We appreciate that there are some limitations to our work. First, the retrospective nature of the study has an inherent risk of introducing selection and recall bias into our data. Due to the rigor in our hospital database and the high level of specialism required for the surgical procedures being assessed, it is extremely unlikely we would have missed any procedures or data that was collected. However, the issue of selection bias is more challenging to tackle except within a context of a randomized trial. Indeed, our 2 groups of interest had significant differences in their demographics and associated comorbidities. Second, although we report 12-month follow-up data, in POP surgery, this is considered relatively short. We recognize that the longer the follow-up the higher attrition rate, hence, the current study will form the basis for our LSC database that will enable us to increase our sample size and assess longer term outcomes. Although our sample size in the uterine sparing cohort was relatively small, a post hoc power calculation showed that the power of our study to identify the difference in anterior compartment failure rates between our main cohorts at a significance level of 0.05 was 70% (Additional file 4). Finally, it could be perceived that a report from a single center might limit the external validity of the study.

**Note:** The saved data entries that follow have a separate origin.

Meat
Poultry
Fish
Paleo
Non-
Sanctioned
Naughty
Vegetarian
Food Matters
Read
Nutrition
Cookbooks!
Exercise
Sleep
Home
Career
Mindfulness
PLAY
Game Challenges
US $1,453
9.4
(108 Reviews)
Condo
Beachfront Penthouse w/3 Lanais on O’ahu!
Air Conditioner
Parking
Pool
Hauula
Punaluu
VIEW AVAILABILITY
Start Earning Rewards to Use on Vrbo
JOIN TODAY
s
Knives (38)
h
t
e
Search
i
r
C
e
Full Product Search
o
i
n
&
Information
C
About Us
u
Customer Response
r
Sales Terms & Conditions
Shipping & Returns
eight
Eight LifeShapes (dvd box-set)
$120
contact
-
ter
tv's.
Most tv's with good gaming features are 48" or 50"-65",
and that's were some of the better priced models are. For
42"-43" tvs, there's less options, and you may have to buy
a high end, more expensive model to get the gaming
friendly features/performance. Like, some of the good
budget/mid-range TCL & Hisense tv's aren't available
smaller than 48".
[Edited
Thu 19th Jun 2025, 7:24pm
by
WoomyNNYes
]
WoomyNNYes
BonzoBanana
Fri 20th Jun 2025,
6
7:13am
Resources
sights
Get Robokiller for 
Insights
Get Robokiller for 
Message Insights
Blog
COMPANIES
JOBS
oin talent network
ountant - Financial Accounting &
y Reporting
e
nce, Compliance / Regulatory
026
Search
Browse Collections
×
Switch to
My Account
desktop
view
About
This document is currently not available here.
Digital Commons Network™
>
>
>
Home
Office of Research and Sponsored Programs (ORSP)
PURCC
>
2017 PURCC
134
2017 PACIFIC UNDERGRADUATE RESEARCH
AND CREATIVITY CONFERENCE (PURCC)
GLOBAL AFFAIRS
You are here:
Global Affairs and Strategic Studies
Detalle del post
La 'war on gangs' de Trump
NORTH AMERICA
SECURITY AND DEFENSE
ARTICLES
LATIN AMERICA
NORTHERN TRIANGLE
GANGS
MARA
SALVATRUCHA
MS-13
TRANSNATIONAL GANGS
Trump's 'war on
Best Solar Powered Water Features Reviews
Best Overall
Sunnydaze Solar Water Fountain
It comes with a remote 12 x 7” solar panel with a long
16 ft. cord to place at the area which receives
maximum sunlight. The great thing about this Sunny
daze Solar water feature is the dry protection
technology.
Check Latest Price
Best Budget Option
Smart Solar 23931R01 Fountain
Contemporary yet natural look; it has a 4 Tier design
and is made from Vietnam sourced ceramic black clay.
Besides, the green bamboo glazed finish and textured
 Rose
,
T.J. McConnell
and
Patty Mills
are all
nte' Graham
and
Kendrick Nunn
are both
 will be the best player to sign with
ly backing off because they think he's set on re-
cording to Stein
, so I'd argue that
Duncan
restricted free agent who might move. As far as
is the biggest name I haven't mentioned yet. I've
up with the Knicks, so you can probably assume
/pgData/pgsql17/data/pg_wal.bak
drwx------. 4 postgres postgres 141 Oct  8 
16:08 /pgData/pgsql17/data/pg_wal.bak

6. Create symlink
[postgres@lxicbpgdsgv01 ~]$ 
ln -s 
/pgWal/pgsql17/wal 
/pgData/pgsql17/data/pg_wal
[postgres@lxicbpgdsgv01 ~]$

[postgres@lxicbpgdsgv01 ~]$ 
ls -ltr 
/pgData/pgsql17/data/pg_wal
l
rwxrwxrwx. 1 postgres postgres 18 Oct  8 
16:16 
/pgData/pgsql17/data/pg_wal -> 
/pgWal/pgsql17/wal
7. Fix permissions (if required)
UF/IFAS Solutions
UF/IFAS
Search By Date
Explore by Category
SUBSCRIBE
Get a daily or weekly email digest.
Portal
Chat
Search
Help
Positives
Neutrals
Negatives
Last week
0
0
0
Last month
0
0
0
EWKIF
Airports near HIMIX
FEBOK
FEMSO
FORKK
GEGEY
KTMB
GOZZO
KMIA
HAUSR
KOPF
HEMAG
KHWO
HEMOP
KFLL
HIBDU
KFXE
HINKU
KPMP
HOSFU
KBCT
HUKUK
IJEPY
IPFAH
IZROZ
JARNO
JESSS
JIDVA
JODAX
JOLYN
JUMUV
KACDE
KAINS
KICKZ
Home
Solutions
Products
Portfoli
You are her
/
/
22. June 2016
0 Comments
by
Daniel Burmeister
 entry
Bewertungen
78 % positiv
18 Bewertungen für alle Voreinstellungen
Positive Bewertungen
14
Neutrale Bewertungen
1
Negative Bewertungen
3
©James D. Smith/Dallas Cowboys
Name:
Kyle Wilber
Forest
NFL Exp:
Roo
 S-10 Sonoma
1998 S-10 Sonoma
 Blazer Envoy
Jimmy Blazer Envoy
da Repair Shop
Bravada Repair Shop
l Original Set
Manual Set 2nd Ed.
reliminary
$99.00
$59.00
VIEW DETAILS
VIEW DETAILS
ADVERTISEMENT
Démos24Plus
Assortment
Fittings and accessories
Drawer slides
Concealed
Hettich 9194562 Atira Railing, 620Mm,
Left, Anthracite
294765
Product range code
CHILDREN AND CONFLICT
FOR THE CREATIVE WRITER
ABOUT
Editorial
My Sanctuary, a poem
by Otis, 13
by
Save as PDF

However, the involvement of several independent trained surgeons, in a center accredited by the European Board & College of Obstetrics and Gynaecology (EBCOG) for training and the use of standardized operative technique and validated outcome measures make our findings generalizable. In contrast, the reporting on LSC variants based on whether the uterus was removed or spared using a comprehensive set of core outcomes and the novelty of the postoperative imaging information are major strengths to our study.

Conclusion

Many women referred with a symptomatic apical POP have their uterus in situ. LSH was associated with higher incidence of anterior compartment failures and suboptimal mesh placement compared to LSC with concomitant hysterectomy. LSCH + LSC appears to have the best balance between limiting operative time and blood loss against recurrence rates at 12 months. The availability of longer-term outcomes for the different LSC variants and the assessment of proposed new modifications to overcome challenges to mesh placement in LSH are essential to give women realistic prospects of making an equitable informed choice.